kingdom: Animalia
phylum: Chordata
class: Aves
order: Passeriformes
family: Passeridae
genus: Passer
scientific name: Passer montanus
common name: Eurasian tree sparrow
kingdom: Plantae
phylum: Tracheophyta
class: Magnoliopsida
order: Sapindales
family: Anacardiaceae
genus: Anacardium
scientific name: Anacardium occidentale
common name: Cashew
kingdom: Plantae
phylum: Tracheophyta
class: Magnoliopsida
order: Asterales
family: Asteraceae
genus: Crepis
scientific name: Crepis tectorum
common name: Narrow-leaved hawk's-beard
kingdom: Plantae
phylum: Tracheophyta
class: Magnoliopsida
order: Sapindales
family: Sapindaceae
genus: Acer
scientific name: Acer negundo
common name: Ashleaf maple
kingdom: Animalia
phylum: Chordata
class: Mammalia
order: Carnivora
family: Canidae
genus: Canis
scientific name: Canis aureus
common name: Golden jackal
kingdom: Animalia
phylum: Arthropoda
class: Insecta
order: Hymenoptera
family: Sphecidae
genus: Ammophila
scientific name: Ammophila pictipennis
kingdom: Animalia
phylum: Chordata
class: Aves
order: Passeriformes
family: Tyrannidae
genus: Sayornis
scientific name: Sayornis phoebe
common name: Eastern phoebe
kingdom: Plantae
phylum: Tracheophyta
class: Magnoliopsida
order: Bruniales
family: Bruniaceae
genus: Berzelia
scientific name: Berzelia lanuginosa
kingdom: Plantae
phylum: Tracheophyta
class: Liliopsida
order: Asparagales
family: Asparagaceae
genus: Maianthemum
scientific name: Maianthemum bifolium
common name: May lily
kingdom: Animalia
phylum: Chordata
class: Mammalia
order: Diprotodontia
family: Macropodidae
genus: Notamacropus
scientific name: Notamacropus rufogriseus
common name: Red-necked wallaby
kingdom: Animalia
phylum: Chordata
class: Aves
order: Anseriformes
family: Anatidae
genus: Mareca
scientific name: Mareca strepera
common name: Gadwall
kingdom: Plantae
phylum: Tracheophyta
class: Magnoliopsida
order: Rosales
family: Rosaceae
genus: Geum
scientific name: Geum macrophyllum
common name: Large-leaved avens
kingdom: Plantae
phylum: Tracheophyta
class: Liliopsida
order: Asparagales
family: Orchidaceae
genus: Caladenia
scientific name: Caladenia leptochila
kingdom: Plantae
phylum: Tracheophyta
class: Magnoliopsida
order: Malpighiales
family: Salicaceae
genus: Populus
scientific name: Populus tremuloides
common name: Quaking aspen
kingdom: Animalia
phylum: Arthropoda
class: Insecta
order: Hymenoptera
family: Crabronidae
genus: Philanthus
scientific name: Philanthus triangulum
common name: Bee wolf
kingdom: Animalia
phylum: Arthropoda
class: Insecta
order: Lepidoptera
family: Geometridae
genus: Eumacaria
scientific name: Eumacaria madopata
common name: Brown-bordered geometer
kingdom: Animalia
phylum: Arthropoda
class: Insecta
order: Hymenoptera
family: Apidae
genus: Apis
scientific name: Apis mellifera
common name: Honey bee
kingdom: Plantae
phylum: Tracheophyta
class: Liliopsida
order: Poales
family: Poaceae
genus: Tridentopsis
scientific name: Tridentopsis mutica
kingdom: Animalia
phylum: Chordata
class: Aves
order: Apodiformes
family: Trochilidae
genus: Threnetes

Exercise objective.
Can you render the stretch from the line that contains "common name: May lily" through the line that contains "common name: Quaking aspen" as a Markdown table, with a Row column numbering each line and a Line column holding its text, leaving out blank lines?

Full solution.
| Row | Line |
|---|---|
| 1 | common name: May lily |
| 2 | kingdom: Animalia |
| 3 | phylum: Chordata |
| 4 | class: Mammalia |
| 5 | order: Diprotodontia |
| 6 | family: Macropodidae |
| 7 | genus: Notamacropus |
| 8 | scientific name: Notamacropus rufogriseus |
| 9 | common name: Red-necked wallaby |
| 10 | kingdom: Animalia |
| 11 | phylum: Chordata |
| 12 | class: Aves |
| 13 | order: Anseriformes |
| 14 | family: Anatidae |
| 15 | genus: Mareca |
| 16 | scientific name: Mareca strepera |
| 17 | common name: Gadwall |
| 18 | kingdom: Plantae |
| 19 | phylum: Tracheophyta |
| 20 | class: Magnoliopsida |
| 21 | order: Rosales |
| 22 | family: Rosaceae |
| 23 | genus: Geum |
| 24 | scientific name: Geum macrophyllum |
| 25 | common name: Large-leaved avens |
| 26 | kingdom: Plantae |
| 27 | phylum: Tracheophyta |
| 28 | class: Liliopsida |
| 29 | order: Asparagales |
| 30 | family: Orchidaceae |
| 31 | genus: Caladenia |
| 32 | scientific name: Caladenia leptochila |
| 33 | kingdom: Plantae |
| 34 | phylum: Tracheophyta |
| 35 | class: Magnoliopsida |
| 36 | order: Malpighiales |
| 37 | family: Salicaceae |
| 38 | genus: Populus |
| 39 | scientific name: Populus tremuloides |
| 40 | common name: Quaking aspen |